The developer of an underground Roku app that re-distributed pirate streams and unlicensed content has removed the majority of those streams this week.
The move came after an article published by The Desk that reported the developer, Georges Brunet of Canada, had been served with legal notices from two media companies requesting him to remove streams of broadcast channels owned by Weigel Broadcasting and Comcast Corporation from his Roku app Free2View (F2V) TV.
Earlier this month, Brunet complied with the legal notices and removed several popular channels, including Me TV, Start TV, Decades and Cozi TV from the F2V TV app. In an interview published by a streaming industry blog this week, Brunet asserted the streams distributed through his app originated from legal sources, though he did not say how he vetted them before making the streams available to users of his Roku app.
The F2V app is developed by Brunet through a shell company called StreamOnABudget. In a notice published through the service, Brunet contends that the streams offered on his app “conforms to app proper terms and conditions, as per Roku’s strict publishing requirements.” That development agreement includes a stipulation that app creators have “all intellectual property rights” for content distributed through an app.

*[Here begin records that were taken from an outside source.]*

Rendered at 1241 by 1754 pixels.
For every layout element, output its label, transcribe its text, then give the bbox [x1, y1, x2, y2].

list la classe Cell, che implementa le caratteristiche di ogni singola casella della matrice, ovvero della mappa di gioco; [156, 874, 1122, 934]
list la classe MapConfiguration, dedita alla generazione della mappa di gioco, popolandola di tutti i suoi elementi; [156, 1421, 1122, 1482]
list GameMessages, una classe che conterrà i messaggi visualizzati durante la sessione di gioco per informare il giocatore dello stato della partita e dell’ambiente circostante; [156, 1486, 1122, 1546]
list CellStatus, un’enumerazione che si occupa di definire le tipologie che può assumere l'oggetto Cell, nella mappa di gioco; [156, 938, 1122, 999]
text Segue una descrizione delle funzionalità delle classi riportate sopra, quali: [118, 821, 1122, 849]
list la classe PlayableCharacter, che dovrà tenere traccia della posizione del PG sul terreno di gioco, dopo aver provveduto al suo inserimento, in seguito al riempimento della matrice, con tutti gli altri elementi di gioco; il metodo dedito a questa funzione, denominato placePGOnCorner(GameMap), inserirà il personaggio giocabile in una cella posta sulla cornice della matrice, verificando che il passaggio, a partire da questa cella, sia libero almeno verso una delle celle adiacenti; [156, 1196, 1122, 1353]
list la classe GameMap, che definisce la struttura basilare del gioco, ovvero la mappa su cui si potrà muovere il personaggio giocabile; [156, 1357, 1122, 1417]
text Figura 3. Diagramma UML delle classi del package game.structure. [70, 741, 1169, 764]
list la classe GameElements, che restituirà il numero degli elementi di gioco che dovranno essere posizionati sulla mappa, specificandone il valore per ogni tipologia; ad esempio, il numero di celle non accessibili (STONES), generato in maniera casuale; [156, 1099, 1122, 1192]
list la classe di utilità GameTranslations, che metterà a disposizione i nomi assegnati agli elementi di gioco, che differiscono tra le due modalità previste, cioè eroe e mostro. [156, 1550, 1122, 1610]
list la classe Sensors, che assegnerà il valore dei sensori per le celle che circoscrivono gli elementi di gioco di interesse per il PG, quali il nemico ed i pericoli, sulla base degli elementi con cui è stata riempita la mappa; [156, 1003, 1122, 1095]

In addition to the Weigel and Comcast-owned content streams, the F2V TV app offered access to movies, television shows and live news from ABC News, NBC News, AMC Networks, FilmRise, Retro TV, Buzzr and Global TV (representatives from the media companies who operate those streams have not yet returned a request for comment). Those streams were still available through the F2V TV app until Monday evening, when Brunet pulled access to them after a terse back-and-forth discussion with The Desk on Facebook.
When asked how Brunet verified the legality of the content streams he offered through F2V TV, the developer initially refused to answer, only to later admit that he didn’t check to see if the streams available through F2V TV came from legal sources.
An audit of the F2V TV app by The Desk on Monday showed many streams offered on the service were franchised from free, ad-supported streaming services like Vizio SmartCast Plus, Samsung TV Plus, Redbox TV and Paramount Global’s Pluto TV. Brunet ultimately admitted he did not get permission from any of those distributors before making those streams available on F2V TV.
Brunet admitted he distributed streams from those platforms without permission because he did not consider it piracy, since the streams offered through F2V TV still included advertisements.
“I don’t modify the stream URLs in any way that takes ad revenue away from the platform — it’s just accessed through a different interface than someone having to…go to a website all the time,” Brunet said. “I am trying to [offer] a convenient way for the user to get the same thing they would be getting from [another] platform…and I certainly did not look at it as piracy.”
Still, on Monday, Brunet agreed he would remove the majority of the streams that he took from other services until he could obtain the legal right to offer them on his app. He also said the “Volume 2” app of his project — which still offered copyrighted streams as of Tuesday evening — would be removed from the Roku Channel store at a later date.
“I continue to reach out to other smaller networks and streamers to get official rights to their channels as they want exposure,” he said.